-------- EXCERPTED RECORDS

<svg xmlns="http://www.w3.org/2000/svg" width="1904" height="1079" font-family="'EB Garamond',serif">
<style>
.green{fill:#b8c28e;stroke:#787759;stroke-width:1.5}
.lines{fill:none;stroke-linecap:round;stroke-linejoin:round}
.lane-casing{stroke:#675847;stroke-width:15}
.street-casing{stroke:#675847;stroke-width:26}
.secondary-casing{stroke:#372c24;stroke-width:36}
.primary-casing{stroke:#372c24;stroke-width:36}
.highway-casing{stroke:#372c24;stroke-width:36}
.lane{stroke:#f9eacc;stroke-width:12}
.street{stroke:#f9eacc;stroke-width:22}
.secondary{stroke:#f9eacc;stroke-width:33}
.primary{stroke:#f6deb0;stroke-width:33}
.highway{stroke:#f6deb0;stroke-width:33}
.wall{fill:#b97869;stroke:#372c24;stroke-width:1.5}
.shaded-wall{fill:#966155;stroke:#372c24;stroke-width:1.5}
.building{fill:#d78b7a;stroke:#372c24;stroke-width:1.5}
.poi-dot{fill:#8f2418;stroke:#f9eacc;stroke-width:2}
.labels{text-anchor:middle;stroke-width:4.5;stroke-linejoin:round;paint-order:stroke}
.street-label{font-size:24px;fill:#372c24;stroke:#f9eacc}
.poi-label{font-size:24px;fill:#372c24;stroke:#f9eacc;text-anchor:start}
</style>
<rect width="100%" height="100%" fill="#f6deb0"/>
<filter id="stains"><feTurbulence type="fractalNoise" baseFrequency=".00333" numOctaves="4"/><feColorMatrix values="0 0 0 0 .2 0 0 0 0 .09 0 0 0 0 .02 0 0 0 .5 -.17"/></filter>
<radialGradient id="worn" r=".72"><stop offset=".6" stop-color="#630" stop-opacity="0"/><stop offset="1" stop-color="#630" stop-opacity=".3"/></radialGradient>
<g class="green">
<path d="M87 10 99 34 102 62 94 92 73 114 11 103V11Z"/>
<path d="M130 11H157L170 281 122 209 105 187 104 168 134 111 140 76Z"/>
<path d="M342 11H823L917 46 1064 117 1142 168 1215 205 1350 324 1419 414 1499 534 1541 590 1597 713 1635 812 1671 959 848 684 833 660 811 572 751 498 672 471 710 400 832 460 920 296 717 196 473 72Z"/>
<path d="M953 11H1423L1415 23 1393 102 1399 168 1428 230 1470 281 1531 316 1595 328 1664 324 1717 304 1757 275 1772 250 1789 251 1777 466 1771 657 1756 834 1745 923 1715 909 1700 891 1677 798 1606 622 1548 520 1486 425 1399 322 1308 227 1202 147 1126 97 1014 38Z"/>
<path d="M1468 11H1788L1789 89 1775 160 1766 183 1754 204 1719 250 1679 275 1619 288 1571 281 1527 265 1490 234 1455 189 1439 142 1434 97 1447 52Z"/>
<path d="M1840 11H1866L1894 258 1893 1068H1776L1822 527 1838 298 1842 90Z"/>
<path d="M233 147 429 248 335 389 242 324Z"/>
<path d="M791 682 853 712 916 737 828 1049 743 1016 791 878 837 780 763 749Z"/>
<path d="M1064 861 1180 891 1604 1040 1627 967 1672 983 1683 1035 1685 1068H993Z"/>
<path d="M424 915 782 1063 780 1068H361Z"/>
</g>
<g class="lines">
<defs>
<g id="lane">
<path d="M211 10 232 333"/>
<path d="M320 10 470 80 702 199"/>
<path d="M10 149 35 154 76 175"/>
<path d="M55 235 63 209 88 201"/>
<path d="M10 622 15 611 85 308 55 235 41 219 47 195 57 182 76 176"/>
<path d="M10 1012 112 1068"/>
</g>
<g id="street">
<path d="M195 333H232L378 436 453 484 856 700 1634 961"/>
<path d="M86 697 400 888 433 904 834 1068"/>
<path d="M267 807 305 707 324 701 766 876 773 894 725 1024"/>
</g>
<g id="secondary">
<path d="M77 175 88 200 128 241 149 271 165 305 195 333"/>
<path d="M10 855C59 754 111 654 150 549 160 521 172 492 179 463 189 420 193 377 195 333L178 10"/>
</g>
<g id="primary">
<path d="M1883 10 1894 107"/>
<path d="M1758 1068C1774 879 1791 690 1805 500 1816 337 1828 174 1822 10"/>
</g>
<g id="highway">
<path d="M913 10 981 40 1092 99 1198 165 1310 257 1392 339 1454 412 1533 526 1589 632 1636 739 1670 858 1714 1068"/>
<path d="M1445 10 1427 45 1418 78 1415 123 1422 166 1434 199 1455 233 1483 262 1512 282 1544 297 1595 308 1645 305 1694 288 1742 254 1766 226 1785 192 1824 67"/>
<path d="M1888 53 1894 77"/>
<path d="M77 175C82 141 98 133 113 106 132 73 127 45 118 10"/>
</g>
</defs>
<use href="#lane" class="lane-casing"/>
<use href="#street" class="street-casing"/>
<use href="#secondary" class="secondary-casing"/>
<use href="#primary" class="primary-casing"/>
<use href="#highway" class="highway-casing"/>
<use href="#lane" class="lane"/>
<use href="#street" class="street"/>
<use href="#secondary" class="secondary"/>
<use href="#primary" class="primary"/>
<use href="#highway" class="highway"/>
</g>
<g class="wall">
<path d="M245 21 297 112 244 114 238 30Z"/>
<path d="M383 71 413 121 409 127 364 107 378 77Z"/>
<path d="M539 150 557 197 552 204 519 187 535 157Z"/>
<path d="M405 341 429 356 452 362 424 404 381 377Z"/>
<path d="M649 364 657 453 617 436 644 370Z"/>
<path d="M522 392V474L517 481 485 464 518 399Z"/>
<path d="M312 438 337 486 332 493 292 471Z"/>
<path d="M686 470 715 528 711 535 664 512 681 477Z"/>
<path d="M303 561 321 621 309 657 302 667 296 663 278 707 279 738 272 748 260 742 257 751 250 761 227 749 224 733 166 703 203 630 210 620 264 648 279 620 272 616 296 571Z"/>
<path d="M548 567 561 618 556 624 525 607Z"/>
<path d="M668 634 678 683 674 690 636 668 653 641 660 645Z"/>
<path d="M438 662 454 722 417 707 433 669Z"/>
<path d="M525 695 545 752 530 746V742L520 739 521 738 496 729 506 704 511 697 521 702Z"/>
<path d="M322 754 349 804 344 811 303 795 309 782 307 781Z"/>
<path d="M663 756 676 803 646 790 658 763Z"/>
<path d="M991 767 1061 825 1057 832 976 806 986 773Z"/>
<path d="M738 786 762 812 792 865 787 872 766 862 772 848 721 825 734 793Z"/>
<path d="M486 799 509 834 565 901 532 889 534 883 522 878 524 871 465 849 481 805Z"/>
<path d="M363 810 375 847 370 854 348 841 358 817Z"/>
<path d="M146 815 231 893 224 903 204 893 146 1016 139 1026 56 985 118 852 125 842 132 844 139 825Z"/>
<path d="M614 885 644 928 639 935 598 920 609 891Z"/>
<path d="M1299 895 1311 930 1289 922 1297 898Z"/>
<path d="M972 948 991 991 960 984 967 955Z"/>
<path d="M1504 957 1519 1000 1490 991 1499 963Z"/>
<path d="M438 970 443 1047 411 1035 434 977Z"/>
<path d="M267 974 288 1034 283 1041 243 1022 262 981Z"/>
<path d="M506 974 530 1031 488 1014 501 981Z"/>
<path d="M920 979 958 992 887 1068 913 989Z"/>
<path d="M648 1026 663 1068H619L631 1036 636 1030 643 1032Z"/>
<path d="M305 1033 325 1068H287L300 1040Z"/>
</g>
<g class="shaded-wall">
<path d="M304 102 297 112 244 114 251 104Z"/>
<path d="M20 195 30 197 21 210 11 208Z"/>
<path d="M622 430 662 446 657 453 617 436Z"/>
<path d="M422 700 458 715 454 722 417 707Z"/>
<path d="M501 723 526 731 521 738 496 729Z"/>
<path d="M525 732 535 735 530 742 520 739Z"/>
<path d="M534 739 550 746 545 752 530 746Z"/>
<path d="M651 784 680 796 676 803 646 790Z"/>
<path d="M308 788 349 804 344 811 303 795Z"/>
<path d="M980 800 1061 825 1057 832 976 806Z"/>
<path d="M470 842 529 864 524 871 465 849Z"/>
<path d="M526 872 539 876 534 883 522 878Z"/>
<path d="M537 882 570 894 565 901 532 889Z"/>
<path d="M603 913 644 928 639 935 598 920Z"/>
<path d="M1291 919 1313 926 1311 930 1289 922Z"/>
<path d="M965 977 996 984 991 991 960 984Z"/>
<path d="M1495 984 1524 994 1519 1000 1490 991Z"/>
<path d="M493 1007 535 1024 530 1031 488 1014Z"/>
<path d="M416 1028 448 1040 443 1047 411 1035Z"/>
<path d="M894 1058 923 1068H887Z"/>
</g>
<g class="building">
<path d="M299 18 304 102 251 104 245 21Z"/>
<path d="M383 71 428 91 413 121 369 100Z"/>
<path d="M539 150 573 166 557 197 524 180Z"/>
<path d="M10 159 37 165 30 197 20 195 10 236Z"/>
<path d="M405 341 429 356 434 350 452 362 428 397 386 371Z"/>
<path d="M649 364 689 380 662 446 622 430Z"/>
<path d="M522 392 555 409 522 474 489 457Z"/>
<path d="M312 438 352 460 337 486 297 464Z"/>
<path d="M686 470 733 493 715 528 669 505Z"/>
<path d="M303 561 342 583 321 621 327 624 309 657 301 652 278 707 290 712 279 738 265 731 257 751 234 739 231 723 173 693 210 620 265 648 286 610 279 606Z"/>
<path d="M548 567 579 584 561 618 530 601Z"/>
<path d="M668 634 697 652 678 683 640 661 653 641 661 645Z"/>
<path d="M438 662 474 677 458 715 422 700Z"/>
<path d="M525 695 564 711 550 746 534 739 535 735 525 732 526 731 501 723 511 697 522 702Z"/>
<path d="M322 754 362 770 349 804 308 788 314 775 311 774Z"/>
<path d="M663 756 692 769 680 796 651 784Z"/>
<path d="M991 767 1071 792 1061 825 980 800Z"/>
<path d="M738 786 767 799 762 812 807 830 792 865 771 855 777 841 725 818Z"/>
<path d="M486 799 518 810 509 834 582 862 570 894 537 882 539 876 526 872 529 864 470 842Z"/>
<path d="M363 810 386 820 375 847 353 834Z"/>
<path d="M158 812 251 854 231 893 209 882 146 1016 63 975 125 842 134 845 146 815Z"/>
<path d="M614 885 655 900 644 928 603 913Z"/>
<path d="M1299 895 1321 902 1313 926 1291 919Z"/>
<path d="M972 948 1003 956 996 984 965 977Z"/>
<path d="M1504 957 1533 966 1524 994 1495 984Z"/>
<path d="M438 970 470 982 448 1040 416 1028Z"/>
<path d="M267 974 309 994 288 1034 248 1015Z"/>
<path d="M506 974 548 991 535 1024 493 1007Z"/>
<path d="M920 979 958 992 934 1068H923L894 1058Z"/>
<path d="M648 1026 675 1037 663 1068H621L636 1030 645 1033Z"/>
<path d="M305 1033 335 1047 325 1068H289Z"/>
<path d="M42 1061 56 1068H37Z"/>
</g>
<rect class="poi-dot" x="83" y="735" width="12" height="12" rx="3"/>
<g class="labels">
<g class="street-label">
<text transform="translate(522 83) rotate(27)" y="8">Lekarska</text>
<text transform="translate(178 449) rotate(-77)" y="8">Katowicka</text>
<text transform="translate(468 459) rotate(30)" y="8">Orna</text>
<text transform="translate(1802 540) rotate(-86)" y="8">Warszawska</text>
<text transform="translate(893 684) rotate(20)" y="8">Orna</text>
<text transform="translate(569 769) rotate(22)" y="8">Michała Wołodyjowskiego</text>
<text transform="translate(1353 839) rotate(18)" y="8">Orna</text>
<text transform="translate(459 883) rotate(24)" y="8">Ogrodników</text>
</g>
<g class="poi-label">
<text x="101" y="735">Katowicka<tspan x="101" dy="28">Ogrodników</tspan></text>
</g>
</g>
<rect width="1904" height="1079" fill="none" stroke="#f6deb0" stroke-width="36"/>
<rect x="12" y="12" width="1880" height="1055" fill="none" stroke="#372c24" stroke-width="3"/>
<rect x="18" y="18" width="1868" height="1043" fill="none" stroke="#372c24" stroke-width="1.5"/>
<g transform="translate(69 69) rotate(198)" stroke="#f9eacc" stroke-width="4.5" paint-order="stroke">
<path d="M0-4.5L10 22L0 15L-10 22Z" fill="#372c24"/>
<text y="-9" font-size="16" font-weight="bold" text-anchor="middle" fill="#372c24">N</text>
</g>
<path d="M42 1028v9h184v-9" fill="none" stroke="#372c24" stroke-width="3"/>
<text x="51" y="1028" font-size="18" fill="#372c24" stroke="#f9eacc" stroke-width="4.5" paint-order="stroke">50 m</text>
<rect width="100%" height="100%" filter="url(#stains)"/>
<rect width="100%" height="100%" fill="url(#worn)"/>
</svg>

----------------

DESCRIPTION OF THE TASK —
Among the records above, determine how many lines contain "middle", then report the number only.

FINISHED EXERCISE —
2